Однажды на закате возвращались с Таей из джунглей, подходим к этому лугу, а там семья нильгау вдали пасется, но ближе не подойти – открытое пространство с редкими деревьями, а между ними – низкорослый колючий кустарник. Может, попробуем? Нет, говорит, я тебя тут в тени подожду. Встал я на четвереньки и двинулся, камера волочится по земле, прихватил шлейку зубами, чтоб повыше была, и так передвигаюсь, морщась от шипов – тьмы их, этих ненасытных кинжальчиков. Стелюсь вровень кустарнику и осторожно выпрямляюсь, прижавшись к дереву, смотрю: далеко еще, но пока меня еще не заметили, пасутся. И снова стелюсь в траве, выглядывая, замирая, уже весь усеян этими шипами, о коленях можно только догадываться, кровоточат сквозь штанины. Подумал тогда: ни к одной женщине так не полз на коленях. Потом, вернувшись к Тае, выдергивали эти колючки – она из моей снятой одежды, я – из тела.

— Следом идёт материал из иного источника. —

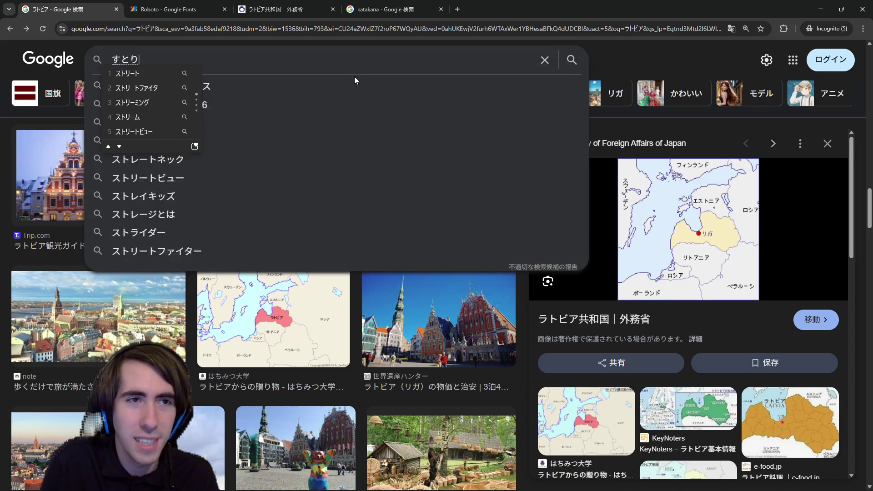
key("space")
type("faita-")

А в другой раз по ту сторону озера выхожу из леса к лугу, где пасутся большие стада нильгау, оленей и несколько семей кабанчиков. Ближе не подобраться, но между мной и лугом резвится стая лангуров. И вот решил я прикинуться лангуром и, пригнувшись, помчался длинными прыжками, вскидывая и подволакивая под себя руку, как они. И так приближаюсь к оленям и нильгау, а они, бросив пастись, удивленно всматриваются, пытаясь понять, кто же это, что происходит, но и не подавая сигнал тревоги. Обернулся: лангуры провожают взглядом – мол, ничего, дружище, нормально для первого раза.
В один из дней мы убрели с Таей далеко вдоль озера и оказались в лесу, не похожем ни на что из прежде здесь виденного.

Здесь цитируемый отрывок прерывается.